Many of you have asked for an update on my private member’s Bill C-231, an act to amend the Canada Shipping Act, 2001 (derelict vessels and wrecks).
I anticipate that my bill will come up for its first hour of debate in this upcoming session of Parliament, and the second hour of debate and vote may happen in the new year.
While I am waiting for the chance to raise the issue of derelict vessels with my fellow parliamentarians, I have had to write to the minister of transport to draw her attention to some other instances of dangerous vessels. An edited version of the letter follows:
Dear Minister Raitt:
On July 15, 2014 I was informed that a vessel named the Trojan had been drifting in Maple Bay since May of this year.

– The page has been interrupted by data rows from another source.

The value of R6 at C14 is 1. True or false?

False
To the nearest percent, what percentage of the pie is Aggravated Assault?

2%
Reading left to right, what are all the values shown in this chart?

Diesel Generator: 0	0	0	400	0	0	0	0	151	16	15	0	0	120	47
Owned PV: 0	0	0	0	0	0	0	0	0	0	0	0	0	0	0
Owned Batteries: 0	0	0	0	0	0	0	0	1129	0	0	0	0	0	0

It is my understanding that while the vessel has a concrete mooring block hanging over its side, the chain is insufficient allowing the vessel to lift the block and drift on a rising tide.
My office immediately contacted your office to notify department officials of the situation. On July 24, 2014 my office received the following response:
“I can confirm that the department is aware of this and is monitoring the situation. Should the Trojan break free and become an obstruction to navigation, steps may need to be taken to secure and possibly remove the vessel.”

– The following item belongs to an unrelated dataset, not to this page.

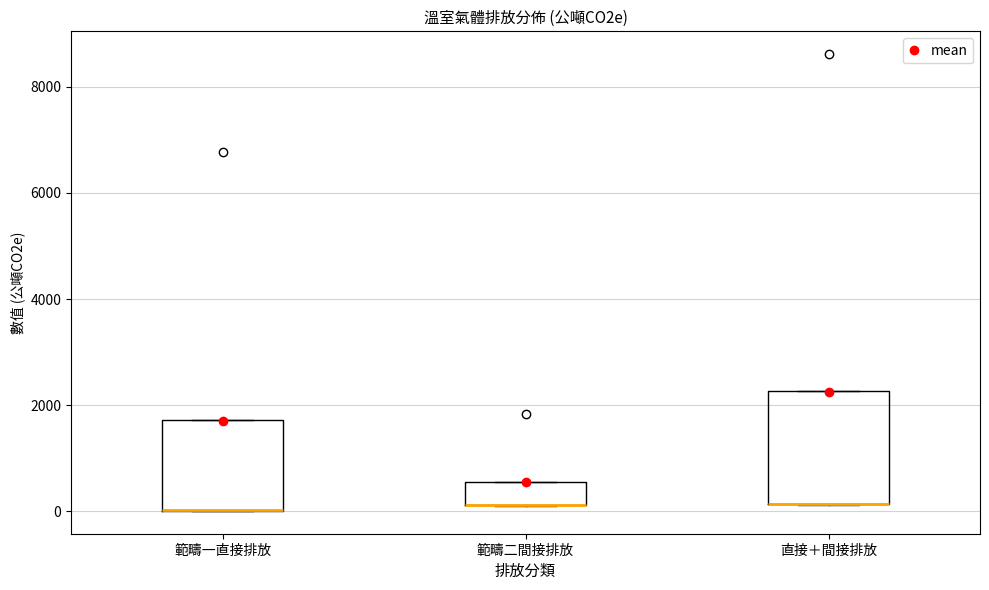

Which box is the tallest, from its lower edge to its upper edge?

直接＋間接排放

Unfortunately, this response is insufficient. On July 29, 2014 my office was notified that the Trojan had drifted further to Arbutus Point and that there is a concern it will be taken into the swift waters of Sansum Narrows by a current.

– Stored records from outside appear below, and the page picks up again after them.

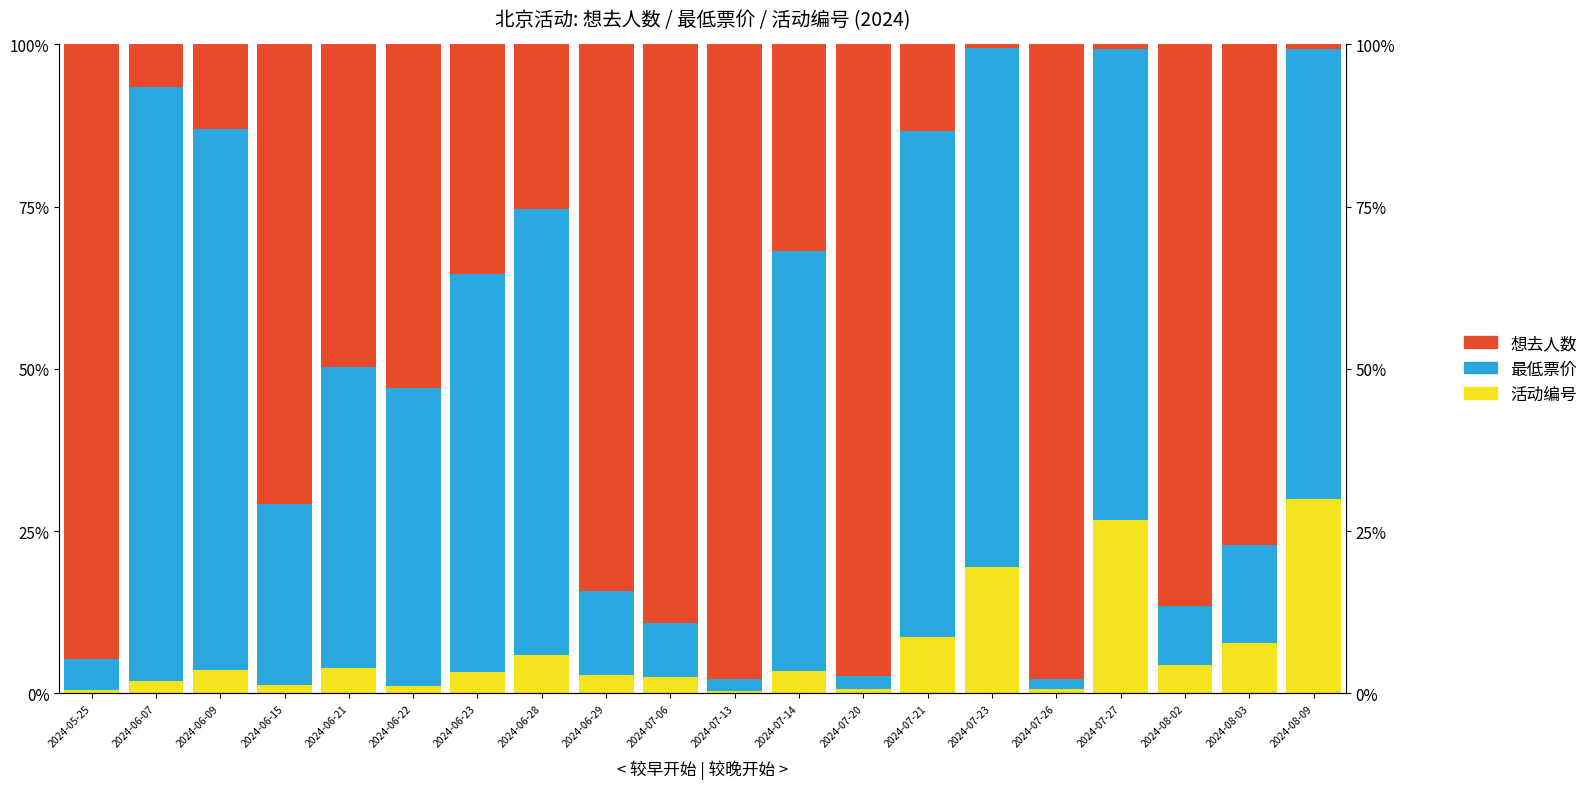

Are the bars horizontal?

No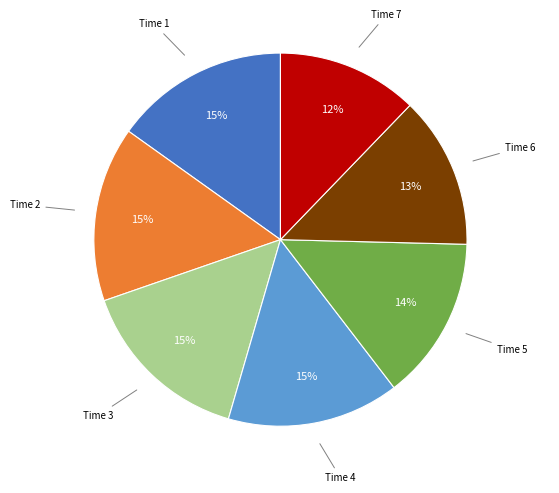

Does any single category account for the majority?

No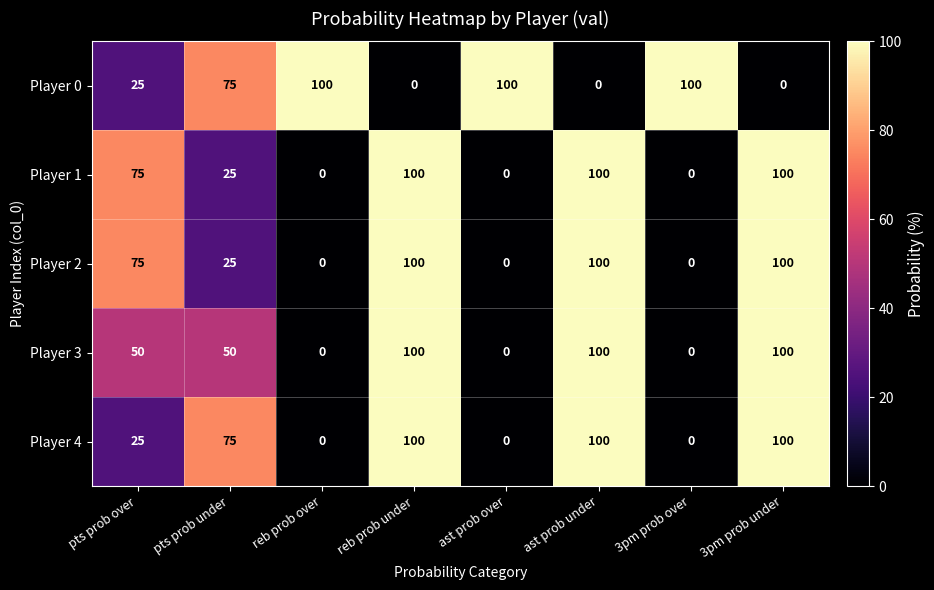

What is the spread (max minus min) of values at 3pm prob over?

100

Derelict and abandoned vessels are a major concern in coastal communities and my riding of Nanaimo-Cowichan is no exception. Some examples include:
Ladysmith: On July 22, 2014 my office was informed of a vessel called the Aberdeen that poses an environmental concern to the Ladysmith Harbour. While the fuel may be pumped from the vessel, there is currently no plan in place to remove the derelict vessel from the harbour.
Chemainus: Five derelict barges were left to sink in the Chemainus harbour. While they did not pose a navigational hazard, they were of concern to residents and visitors to the area.
Cowichan Bay: On May 9, 2014 the SS Beaver, which had been abandoned in the bay, was left to sink. Pollution from the ship leaked in the bay causing concern for the sensitive eco-system. The MV Dominion II was another vessel that afflicted Cowichan Bay, causing damage to private property and raising many navigational and environmental concerns.
These are just a few examples of derelict and abandoned vessels that have caused navigation and environmental concerns because there is no mandate to deal with these vessels before they become a hazard.
Jean Crowder is the MP for Nanaimo-Cowichan.